Harder to reconcile with reality is the portrayal of John Wayne Gacy, the prolific serial killer responsible for the deaths of 33 young men and boys that we know of. Not that I’m crying any tears over an unsympathetic portrayal of Gacy, whom even Dahmer recognizes as loathsome for hiding behind Christianity while denying that he committed any of his murders. (Gacy’s last words were, genuinely, “Kiss my ass.”) The killing we see him commit is graphic and savage, more so than just about anything we’ve seen Dahmer do up until this point, and that’s fine, that’s a valid choice for a show about serial killers to make. The decision to portray him in full clown regalia during the end stage of the murder, however, is sensationalistic and inaccurate; as best anyone can tell, Gacy only dressed as “Pogo the Clown” for public performances as such. A small thing perhaps, but for a show that seemed determined not to depict its titular killer as some kind of supervillain, turning Gacy into a real-life Joker is an uncharacteristic lapse in judgement. 

DAHMER 110 GLENDA FROM BEHIND STARING AT THE VACANT LOT

But all things considered, it’s a small lapse. Ian Brennan, Ryan Murphy, Evan Peters, Niecy Nash, Richard Jenkins, and their collaborators have created one of the most harrowing, most viscerally upsetting, television shows I’ve ever seen.
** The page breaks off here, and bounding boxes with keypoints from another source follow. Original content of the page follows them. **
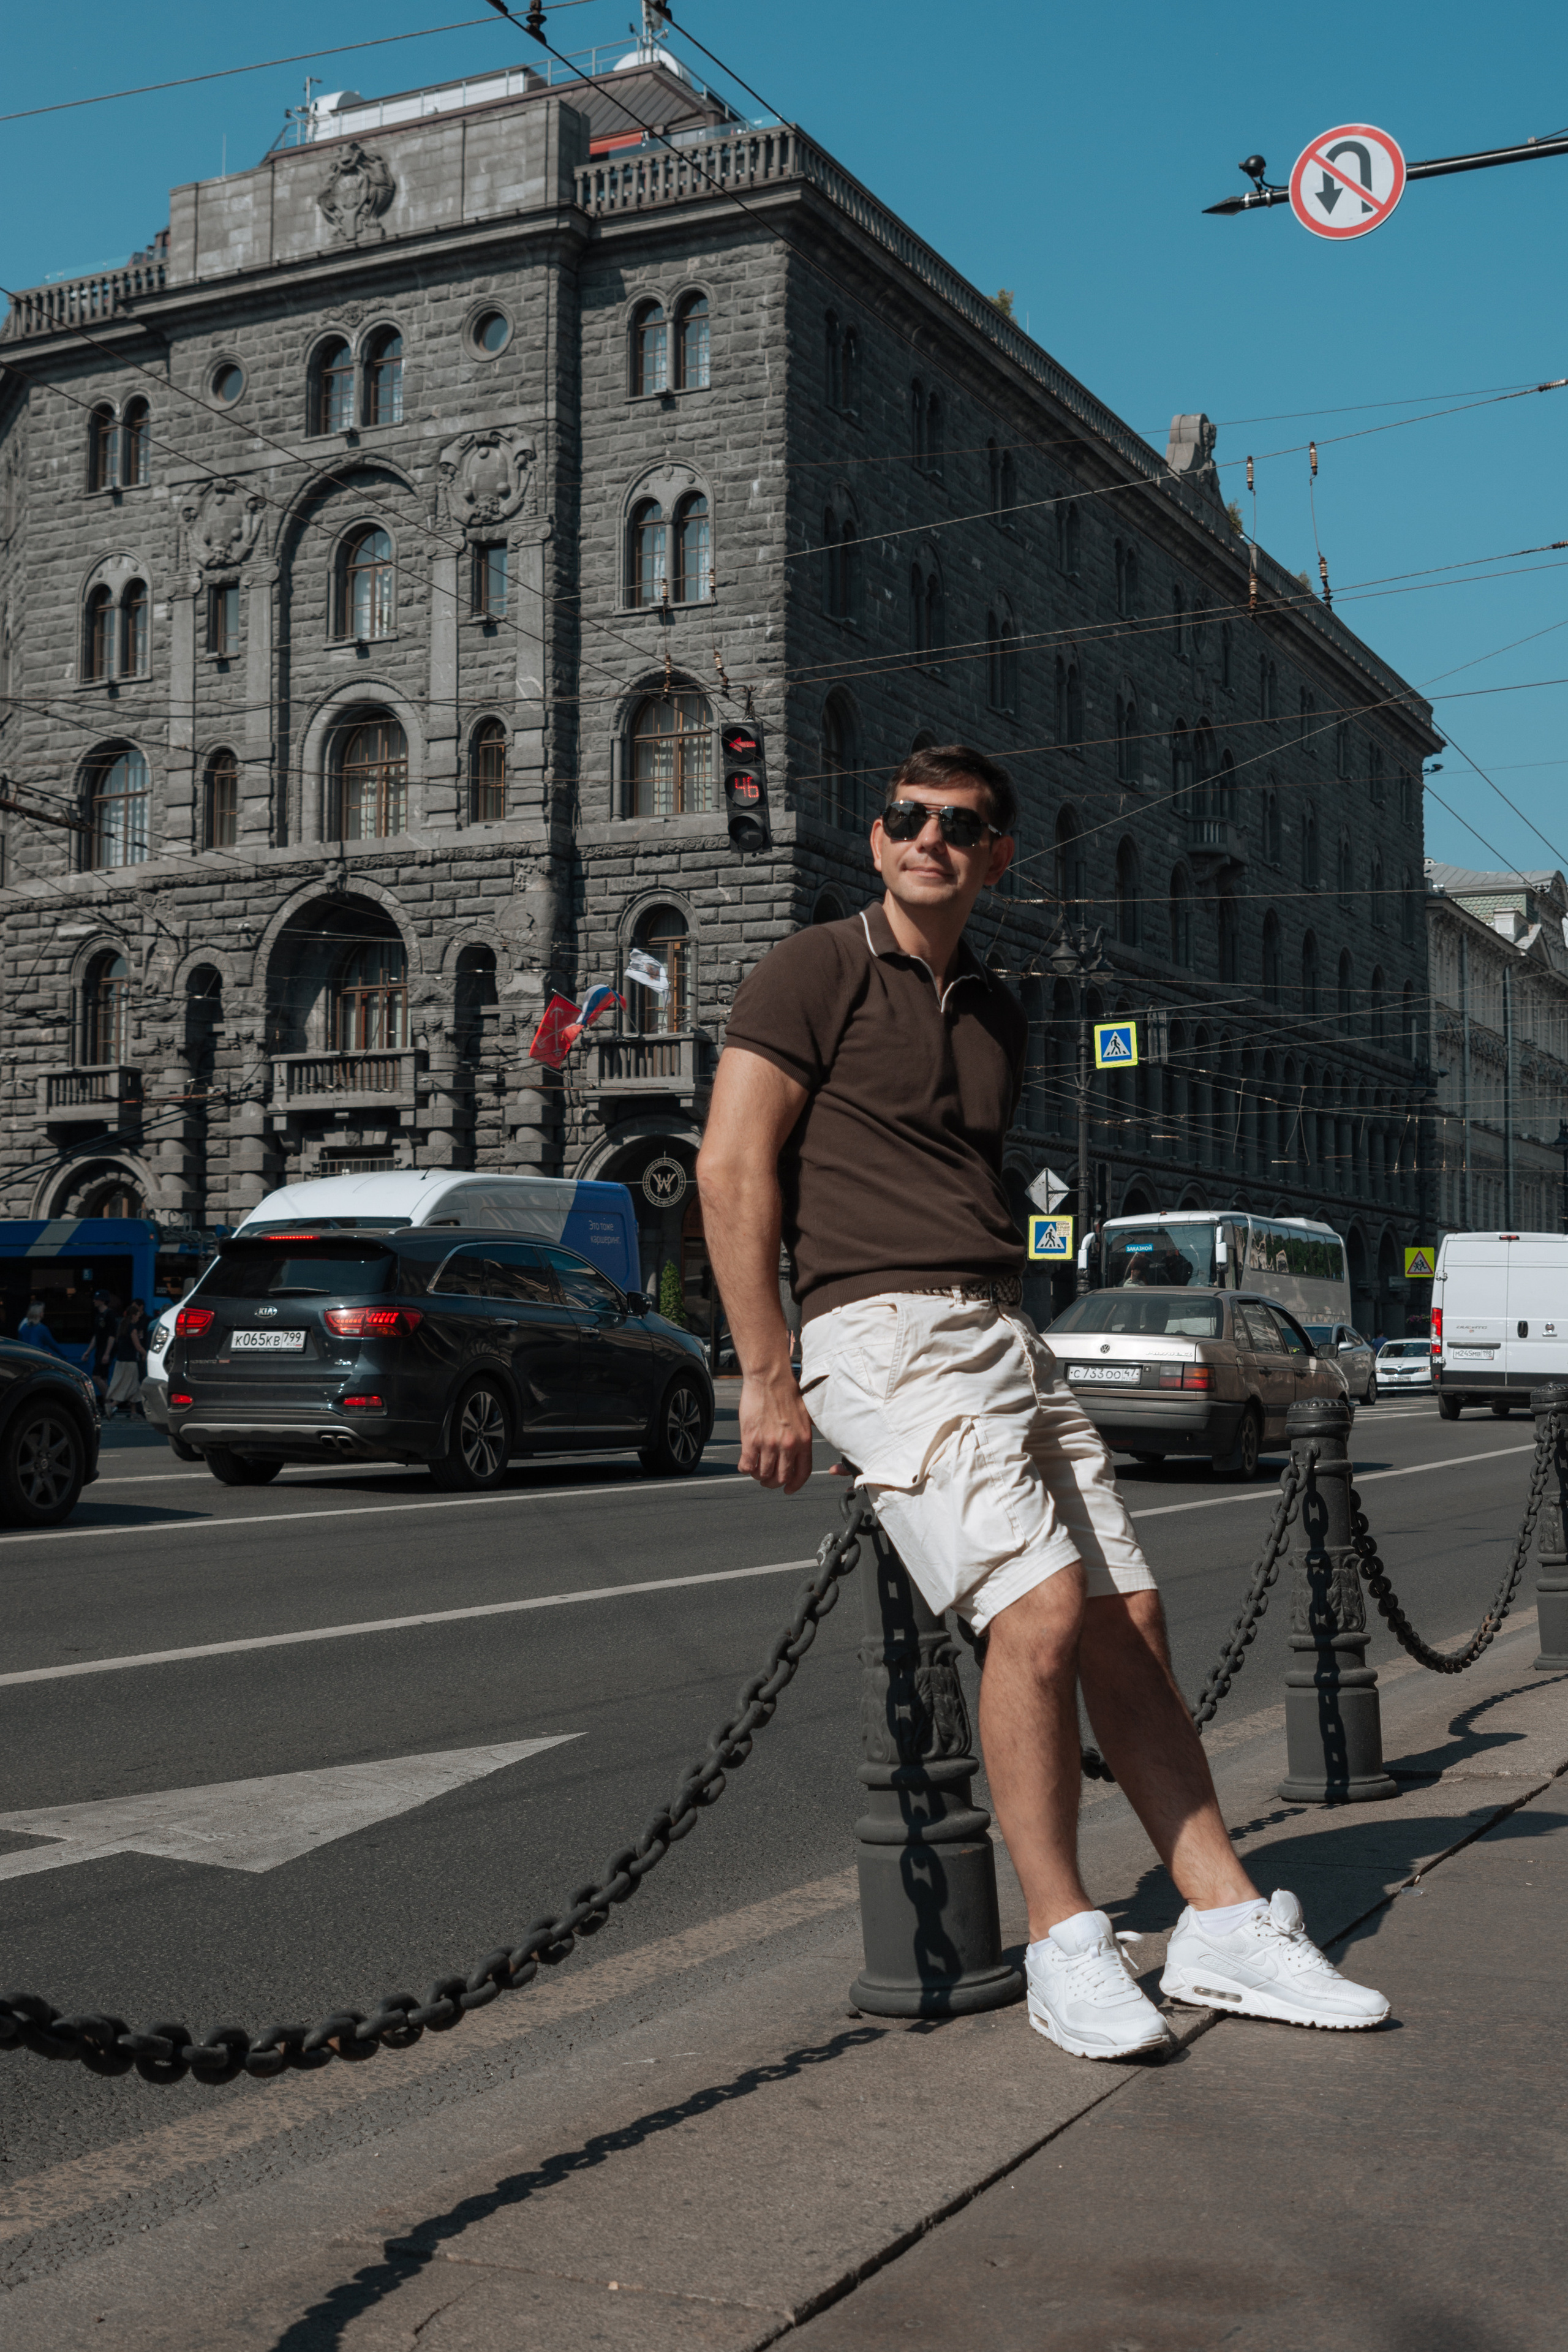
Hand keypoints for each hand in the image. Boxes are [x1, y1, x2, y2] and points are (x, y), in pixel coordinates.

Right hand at [737, 1365, 815, 1494]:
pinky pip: (747, 1465)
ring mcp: (769, 1444)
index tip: (788, 1489)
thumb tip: (801, 1448)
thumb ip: (803, 1435)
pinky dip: (745, 1468)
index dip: (795, 1485)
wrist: (769, 1378)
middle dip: (773, 1483)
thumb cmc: (786, 1392)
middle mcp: (788, 1445)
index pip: (802, 1473)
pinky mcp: (751, 1439)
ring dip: (759, 1476)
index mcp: (804, 1440)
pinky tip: (745, 1464)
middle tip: (767, 1480)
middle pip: (781, 1478)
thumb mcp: (805, 1416)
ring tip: (756, 1470)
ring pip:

And when they finally turn the violence against its primary perpetrator, they make it hurt, they make it hard to look at. In the end, there’s nothing glamorous about this dead man who caused the deaths of so many others, who shuffled and stumbled his way through life, whose presence at the center of a vortex of homophobia, racism, bad policing, bad medicine, bad parenting, and pervasive isolation tells us so much about how what this country values, and how it rewards those who fail to measure up.